Ecological Modeling Of Gut Microbiome Points To Probiotic Cures

September 24, 2020

By Deborah Borfitz  

September 24, 2020 | Fecal microbiota transplantation (FMT), the idea of using fecal material from a healthy person to treat others who are sick, has been proposed for challenging conditions ranging from inflammatory bowel disease to autism and obesity. But to date, robust evidence from randomized clinical trials exists only for the use of FMT to treat recurrent C. difficile infection (rCDI), according to Yang-Yu Liu, PhD, an assistant professor in the department of medicine at Brigham and Women's Hospital and Harvard Medical School.

Although in western medicine the first use of FMT (in treating fulminant pseudomembranous colitis) was published in 1958, the history of FMT dates back to ancient China when fecal material was used to treat food poisoning with some apparent success, says Liu. The recent explosion in the number of microbiome and FMT studies was prompted by the development of next-generation sequencing along with advances in bioinformatics used to catalogue and characterize the thousands of identified bacterial species.

Among rCDI patients who don’t respond to standard antibiotics, FMT has an impressive 80% cure rate, says Liu. But, until now, no one could explain why FMT would sometimes work and other times would not. 

What underpins FMT success and failure for rCDI patients was the subject of a recently published paper in Nature Communications (DOI: 10.1038/s41467-020-17180-x), co-authored by Liu, which offers an explanation using tools and concepts borrowed from community ecology and network science. The study validates the theoretical framework by leveraging the network of interacting bacterial species inferred from mice experiments.

Mapping the ecological network of the human gut microbiome is the ultimate goal, Liu says, and the methods for doing so (DOI: 10.1038/s41467-017-02090-2) already exist. What’s missing is the requisite data—metagenomic sequencing of gut microbiome samples from at least 5,000 healthy individuals. Comprehensively cataloging individual members comprising a specific microbiome and their influence on one another is costly and logistically challenging work, albeit with enormous potential to improve human health.

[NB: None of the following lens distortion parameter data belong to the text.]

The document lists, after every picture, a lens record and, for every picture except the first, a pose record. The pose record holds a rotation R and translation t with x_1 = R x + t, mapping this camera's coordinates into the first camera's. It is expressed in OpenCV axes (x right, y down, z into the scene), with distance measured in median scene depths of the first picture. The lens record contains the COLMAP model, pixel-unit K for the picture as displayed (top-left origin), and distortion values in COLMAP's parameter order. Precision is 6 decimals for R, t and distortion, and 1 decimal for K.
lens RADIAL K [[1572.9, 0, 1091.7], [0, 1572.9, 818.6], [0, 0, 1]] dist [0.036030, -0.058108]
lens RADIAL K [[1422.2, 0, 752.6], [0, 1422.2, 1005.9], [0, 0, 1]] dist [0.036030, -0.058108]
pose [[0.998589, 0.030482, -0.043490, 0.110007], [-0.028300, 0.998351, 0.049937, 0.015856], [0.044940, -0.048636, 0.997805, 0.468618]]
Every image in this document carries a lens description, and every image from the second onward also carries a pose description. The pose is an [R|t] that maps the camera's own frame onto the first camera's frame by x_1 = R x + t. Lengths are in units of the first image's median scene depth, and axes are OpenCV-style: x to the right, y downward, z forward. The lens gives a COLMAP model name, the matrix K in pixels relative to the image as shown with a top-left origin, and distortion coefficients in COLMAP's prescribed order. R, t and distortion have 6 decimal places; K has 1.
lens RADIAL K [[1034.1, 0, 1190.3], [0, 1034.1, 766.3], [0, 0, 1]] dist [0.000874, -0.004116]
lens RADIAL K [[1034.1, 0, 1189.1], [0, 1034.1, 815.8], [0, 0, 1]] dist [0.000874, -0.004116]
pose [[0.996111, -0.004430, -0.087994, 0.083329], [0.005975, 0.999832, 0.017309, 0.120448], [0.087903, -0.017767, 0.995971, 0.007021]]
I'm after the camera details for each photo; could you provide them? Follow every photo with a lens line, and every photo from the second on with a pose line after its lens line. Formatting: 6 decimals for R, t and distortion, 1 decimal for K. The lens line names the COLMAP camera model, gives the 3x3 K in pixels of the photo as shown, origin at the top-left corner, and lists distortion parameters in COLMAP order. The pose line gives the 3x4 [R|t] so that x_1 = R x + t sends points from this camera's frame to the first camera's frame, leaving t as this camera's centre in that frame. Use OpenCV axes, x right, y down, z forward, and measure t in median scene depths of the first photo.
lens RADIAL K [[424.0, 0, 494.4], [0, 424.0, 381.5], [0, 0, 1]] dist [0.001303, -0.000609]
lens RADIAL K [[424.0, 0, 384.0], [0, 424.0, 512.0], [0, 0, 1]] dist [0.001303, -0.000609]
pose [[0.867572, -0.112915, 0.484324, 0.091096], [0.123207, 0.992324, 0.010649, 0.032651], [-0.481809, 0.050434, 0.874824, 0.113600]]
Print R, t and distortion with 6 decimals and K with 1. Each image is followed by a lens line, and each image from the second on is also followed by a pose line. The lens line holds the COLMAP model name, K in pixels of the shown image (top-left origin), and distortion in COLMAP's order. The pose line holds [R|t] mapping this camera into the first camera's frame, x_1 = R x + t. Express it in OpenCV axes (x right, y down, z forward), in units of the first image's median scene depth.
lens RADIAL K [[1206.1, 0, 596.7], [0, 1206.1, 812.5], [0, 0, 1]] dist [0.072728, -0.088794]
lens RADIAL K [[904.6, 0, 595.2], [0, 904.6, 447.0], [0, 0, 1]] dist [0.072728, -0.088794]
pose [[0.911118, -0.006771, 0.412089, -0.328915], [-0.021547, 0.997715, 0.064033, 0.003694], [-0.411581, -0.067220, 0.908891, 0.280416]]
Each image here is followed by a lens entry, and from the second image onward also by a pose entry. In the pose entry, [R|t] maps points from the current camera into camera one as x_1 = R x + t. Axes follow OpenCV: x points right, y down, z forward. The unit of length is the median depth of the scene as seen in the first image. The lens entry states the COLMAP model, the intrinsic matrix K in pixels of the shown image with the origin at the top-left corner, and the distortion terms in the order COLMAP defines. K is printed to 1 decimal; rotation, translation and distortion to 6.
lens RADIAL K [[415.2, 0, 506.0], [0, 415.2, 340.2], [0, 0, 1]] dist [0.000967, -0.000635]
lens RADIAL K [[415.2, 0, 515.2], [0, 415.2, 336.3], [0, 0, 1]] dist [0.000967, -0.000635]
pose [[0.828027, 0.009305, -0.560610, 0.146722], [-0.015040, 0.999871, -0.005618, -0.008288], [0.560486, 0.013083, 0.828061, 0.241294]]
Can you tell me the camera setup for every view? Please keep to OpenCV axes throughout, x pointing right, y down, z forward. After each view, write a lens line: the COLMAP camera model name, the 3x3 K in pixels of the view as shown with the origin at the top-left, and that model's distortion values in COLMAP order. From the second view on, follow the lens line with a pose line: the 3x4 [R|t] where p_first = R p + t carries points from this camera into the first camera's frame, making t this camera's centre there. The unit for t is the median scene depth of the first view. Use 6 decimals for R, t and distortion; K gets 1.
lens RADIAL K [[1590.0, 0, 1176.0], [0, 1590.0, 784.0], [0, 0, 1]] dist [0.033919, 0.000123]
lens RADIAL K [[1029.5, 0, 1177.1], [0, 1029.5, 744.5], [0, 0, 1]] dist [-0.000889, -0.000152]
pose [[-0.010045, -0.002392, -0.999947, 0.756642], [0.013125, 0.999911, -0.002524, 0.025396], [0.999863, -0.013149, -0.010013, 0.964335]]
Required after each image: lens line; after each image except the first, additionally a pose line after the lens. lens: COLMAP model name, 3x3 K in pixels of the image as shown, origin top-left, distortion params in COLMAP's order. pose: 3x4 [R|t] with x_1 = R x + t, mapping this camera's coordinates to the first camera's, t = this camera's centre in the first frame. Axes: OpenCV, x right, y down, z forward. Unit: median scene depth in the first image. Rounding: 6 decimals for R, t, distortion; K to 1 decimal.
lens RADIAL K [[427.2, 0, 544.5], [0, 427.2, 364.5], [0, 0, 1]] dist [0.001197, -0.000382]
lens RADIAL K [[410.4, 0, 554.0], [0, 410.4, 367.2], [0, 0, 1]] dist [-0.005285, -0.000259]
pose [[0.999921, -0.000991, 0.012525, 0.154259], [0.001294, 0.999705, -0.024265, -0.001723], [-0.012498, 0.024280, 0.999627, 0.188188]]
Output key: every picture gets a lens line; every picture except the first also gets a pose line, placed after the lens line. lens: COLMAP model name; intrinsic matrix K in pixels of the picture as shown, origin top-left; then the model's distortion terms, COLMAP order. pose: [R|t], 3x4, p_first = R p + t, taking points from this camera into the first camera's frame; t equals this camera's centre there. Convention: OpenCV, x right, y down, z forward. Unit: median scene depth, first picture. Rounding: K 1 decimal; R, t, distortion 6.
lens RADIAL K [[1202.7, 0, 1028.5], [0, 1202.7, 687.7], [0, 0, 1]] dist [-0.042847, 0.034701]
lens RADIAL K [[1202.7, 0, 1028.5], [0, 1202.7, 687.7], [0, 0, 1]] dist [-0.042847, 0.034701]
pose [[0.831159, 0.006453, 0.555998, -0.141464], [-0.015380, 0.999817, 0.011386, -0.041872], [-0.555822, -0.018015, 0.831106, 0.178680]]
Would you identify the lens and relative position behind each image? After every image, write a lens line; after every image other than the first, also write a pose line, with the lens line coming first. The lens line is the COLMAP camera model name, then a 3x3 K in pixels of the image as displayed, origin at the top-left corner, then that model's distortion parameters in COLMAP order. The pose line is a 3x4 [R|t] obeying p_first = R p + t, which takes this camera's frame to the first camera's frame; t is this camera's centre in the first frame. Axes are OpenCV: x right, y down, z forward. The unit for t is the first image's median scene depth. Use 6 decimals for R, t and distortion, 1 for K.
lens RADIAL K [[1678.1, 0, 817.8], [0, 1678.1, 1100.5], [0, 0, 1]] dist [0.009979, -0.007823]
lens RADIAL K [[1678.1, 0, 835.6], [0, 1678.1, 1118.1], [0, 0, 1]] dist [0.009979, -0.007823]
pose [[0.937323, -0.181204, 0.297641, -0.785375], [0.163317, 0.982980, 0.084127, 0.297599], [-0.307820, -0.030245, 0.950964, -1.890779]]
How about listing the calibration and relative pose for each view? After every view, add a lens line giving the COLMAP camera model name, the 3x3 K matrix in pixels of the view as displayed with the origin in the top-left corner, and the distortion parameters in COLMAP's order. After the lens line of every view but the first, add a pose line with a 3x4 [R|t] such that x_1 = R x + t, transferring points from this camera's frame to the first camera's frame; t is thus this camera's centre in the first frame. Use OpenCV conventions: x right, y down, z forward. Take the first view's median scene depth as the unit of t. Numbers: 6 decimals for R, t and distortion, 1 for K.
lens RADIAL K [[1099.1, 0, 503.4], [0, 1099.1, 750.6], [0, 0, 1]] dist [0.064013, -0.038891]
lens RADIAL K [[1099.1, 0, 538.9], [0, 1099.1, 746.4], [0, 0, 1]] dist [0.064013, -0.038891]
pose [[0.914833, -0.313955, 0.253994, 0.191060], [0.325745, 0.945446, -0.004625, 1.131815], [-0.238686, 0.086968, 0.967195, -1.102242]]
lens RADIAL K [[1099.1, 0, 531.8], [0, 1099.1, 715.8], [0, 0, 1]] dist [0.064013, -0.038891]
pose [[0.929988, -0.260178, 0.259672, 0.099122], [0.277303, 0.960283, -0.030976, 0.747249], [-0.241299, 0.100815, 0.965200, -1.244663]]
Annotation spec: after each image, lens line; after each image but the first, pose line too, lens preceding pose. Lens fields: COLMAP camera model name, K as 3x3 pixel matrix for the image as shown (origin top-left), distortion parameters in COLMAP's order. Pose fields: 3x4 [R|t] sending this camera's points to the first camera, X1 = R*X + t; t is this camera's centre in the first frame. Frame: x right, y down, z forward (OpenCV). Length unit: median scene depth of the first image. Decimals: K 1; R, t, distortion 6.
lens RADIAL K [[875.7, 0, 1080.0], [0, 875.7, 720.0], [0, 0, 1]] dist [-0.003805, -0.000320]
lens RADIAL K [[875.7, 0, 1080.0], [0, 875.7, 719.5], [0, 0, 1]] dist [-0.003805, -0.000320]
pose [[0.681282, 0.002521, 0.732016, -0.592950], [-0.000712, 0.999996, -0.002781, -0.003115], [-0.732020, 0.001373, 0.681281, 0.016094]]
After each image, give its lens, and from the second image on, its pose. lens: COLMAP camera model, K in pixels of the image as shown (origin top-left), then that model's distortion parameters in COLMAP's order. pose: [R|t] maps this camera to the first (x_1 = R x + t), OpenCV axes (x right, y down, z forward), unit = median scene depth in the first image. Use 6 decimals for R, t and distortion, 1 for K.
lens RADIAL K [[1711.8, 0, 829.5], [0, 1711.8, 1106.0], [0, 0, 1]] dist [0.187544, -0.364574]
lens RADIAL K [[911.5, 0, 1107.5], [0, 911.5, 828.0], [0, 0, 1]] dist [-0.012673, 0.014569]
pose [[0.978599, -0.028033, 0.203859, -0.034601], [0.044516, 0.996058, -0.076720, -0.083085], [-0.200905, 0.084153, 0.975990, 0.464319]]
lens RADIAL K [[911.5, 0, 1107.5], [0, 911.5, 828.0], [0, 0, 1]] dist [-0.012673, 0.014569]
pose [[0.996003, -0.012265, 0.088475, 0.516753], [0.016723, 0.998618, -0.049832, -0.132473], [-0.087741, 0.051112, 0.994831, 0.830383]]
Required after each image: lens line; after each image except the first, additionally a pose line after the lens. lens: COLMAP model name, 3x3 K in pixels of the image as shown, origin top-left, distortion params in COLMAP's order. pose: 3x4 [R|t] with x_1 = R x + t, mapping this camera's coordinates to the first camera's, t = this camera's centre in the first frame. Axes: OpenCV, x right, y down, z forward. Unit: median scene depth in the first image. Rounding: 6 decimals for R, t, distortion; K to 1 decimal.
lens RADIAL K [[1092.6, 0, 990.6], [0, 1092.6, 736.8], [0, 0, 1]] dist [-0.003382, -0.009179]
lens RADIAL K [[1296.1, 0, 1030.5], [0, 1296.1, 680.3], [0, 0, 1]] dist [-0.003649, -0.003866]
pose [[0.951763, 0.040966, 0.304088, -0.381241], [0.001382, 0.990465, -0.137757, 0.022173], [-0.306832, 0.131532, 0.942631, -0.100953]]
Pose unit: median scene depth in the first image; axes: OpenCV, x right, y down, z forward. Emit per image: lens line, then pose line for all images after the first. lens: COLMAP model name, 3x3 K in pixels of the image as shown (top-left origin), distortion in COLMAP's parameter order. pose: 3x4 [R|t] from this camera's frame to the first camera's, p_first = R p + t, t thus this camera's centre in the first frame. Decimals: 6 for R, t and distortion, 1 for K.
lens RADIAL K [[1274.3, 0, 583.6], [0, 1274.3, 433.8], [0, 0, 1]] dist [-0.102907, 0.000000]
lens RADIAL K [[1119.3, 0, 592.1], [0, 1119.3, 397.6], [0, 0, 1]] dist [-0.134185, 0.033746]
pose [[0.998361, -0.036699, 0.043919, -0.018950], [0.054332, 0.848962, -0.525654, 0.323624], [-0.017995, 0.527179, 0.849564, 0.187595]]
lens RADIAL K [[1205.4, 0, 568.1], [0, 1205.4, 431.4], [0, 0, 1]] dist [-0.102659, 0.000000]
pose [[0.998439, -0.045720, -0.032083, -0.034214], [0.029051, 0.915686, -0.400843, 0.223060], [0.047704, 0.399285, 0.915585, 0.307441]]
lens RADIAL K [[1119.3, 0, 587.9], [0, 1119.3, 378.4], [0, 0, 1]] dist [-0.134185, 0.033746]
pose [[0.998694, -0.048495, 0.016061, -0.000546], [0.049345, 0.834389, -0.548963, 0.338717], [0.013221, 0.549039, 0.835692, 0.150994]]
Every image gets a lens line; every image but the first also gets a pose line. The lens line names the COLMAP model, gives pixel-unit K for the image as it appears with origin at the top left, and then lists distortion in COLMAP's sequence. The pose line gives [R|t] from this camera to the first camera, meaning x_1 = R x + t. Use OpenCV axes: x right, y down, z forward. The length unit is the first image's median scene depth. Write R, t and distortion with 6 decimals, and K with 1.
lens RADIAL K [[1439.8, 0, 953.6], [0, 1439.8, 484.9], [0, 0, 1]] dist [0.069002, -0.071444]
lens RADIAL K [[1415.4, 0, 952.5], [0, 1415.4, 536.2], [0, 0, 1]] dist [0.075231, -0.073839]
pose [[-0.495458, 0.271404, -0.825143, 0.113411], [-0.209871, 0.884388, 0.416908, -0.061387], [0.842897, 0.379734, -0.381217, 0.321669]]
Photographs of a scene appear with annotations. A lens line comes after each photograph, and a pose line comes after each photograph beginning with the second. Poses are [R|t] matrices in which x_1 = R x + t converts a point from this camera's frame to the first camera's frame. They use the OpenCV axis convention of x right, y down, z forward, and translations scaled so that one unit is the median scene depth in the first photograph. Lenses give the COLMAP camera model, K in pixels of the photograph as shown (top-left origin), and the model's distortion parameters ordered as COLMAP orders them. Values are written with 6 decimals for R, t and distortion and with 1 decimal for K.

As Liu and his colleagues have just demonstrated, the possibilities include predicting the effectiveness of FTM as well as designing personalized probiotic cocktails suited to the microbiota of individual patients, and perhaps more generically to large groups of them. Dozens of microbiome-based companies have emerged over the past few years endeavoring to replace the need for FMT with probiotic cocktails designed with a consortium of bacterial species to treat disease such as rCDI.

Designing A Cocktail  

The ecological modeling approach is a significant departure from the usual focus on a particular bug, pathway, or function, explains Liu, and acknowledges the fact that “microbes interact with each other in many different ways.” This complex ecosystem includes bacterial species that directly inhibit the growth of C. diff but at the same time indirectly promote its growth by virtue of their encounters with other types of bacteria inhabiting the same community. 

In the just-completed study, researchers considered the interplay between a relatively small pool of 100 possible bacterial species (almost 2,000 species have been found in the human gut) and simulated the FMT process of treating rCDI, he says. They then estimated how effective FMT would be at restoring the recipient’s healthy gut microbiome, validating their modeling with the real-world data from preclinical experiments in mice and human participants in an FMT clinical trial. 

The theoretical model helped the team predict what factors determine the efficacy of FMT, which notably include guts with less bacterial diversity. They also used what they learned about interactions between microbial inhabitants to design a personalized probiotic cocktail to decolonize C. diff using only the effective components of fecal bacteria. “Our design of the probiotic is based on the network structure signature so you can check if the cocktail will work or not [before administered to patients with rCDI],” Liu says.

He is quick to add that dietary intake was not factored into the current modeling framework, which would have complicated the ecological modeling. However, the research team is now taking that on that challenge for the next iteration of their modeling framework that may enhance its predictive power.